I'm not sure now where I read about this book--whether it was suggested to me on Good Reads or whether I came across it in some other work--but it was not nearly as interesting as I thought it might be. Devol's work is not an autobiography in a standard sense. Had it been, I might well have liked it. Instead, it is a collection of anecdotes about his life, more or less put down in the order in which he recalls them. There is no chronology, no narrative development. And many of the anecdotes are so similar in form that they become hard to distinguish from one another: Devol walks onto a boat (or a train), meets up with his partner, and plays cards with a group of suckers who don't know that Devol and the partner are in cahoots. Devol is a gambler, he says, but he doesn't seem to gamble much at all--he seems more often simply to be a cheater and a conman. Lose a few rounds to your friend, get everyone else thinking you're no good at the game, and then whallop them with a huge take at the end. And be sure to mark your cards.

The more I read, the more I despised this man, who thinks himself generous when he hands back enough money for some poor sucker to get home on, having taken him for all else he was worth. Sorry you won't get to buy that ranch you were looking forward to moving to or go duck hunting with that new gun you purchased or travel around the United States, having come here from Europe. Sure, one can argue that the people who agree to gamble with Devol are responsible for choosing to do so in the first place and thinking that they could cheat Devol out of his own cash, but sometimes, in reading, I found my heart renching for all that such men sometimes lost.

Devol also spends a good time writing about his ability to fight--and especially to head butt.
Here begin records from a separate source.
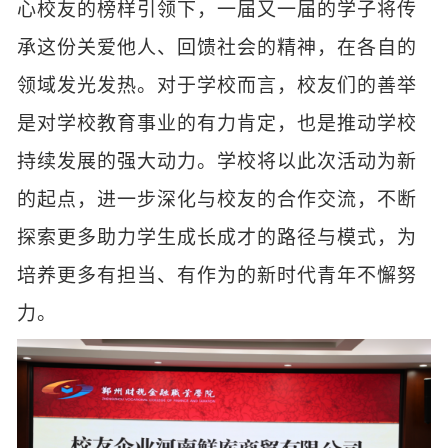
心校友的榜样引领下，一届又一届的学子将传
承这份关爱他人、回馈社会的精神，在各自的
领域发光发热。对于学校而言，校友们的善举
是对学校教育事业的有力肯定，也是推动学校
持续发展的强大动力。学校将以此次活动为新
的起点，进一步深化与校友的合作交流，不断
探索更多助力学生成长成才的路径与模式，为
培养更多有担当、有作为的新时代青年不懈努
力。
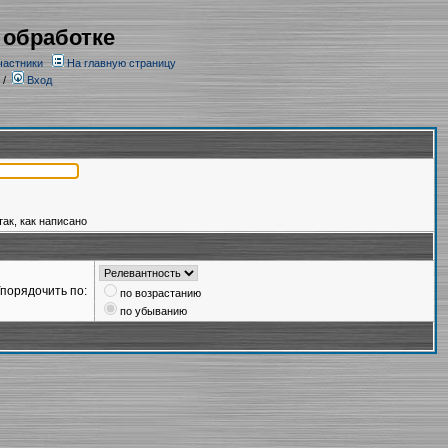
 обработке
частники
На главную страницу
/
Вход
так, как написано
порядочить по:
по возрастанию
по убыванию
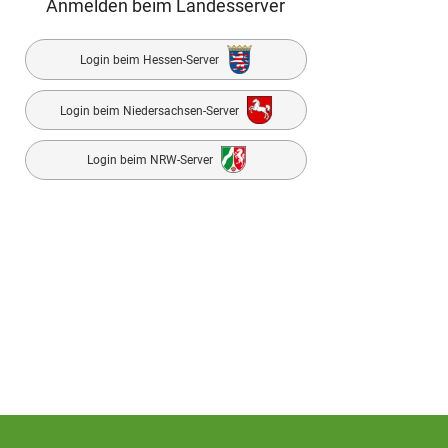
Anmelden beim Landesserver
Login beim Hessen-Server
Login beim Niedersachsen-Server
Login beim NRW-Server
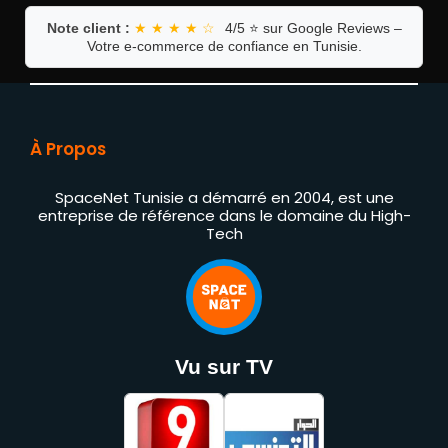
Note client :
★ ★ ★ ★ ☆
4/5 ⭐ sur Google Reviews –
Votre e-commerce de confiance en Tunisie.
À Propos
SpaceNet Tunisie a démarré en 2004, est une
entreprise de référence dans le domaine du High-
Tech
Vu sur TV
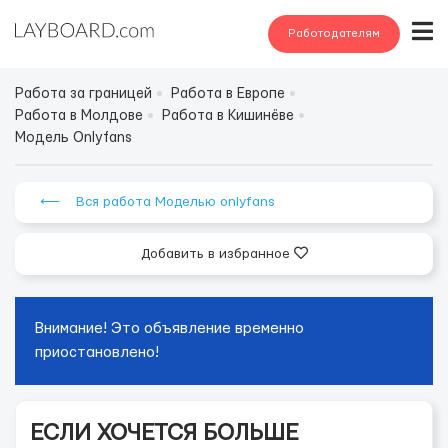
Работодателям
Работа за границей
Работа в Европе
Работа в Молдове
Работа в Кишинёве
Модель Onlyfans
⟵ Вся работа Моделью onlyfans
Добавить в избранное
Внимание! Это объявление временно
приостановлено!
ЕСЛИ ХОЧЕТСЯ БОЛЬШЕ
I'd thought the latter was something kids gave up by second grade. Devol claims to have a hard head that can take down anyone--but one he's used so frequently that is covered in abrasions.

And yet, the irony is that come Civil War time, Devol spends just a short period in the military, and coming to see the danger in war, runs off to return to gambling--and most especially to despoiling the soldiers who happen to come through New Orleans during and after the war. I can, I suppose, give Devol credit for showing his own dishonor and pure selfishness when it comes to national service.

Whatever I may think of Devol and his profession, Devol seems to think highly of it and of himself. He claims that gamblers are more honest folks than most of society, accepting their losses, when they happen, unlike some who try to recoup their "fairly" squandered money. Gambling, as Devol points out at the end, is something only human beings do, and as such, it shows off human intelligence.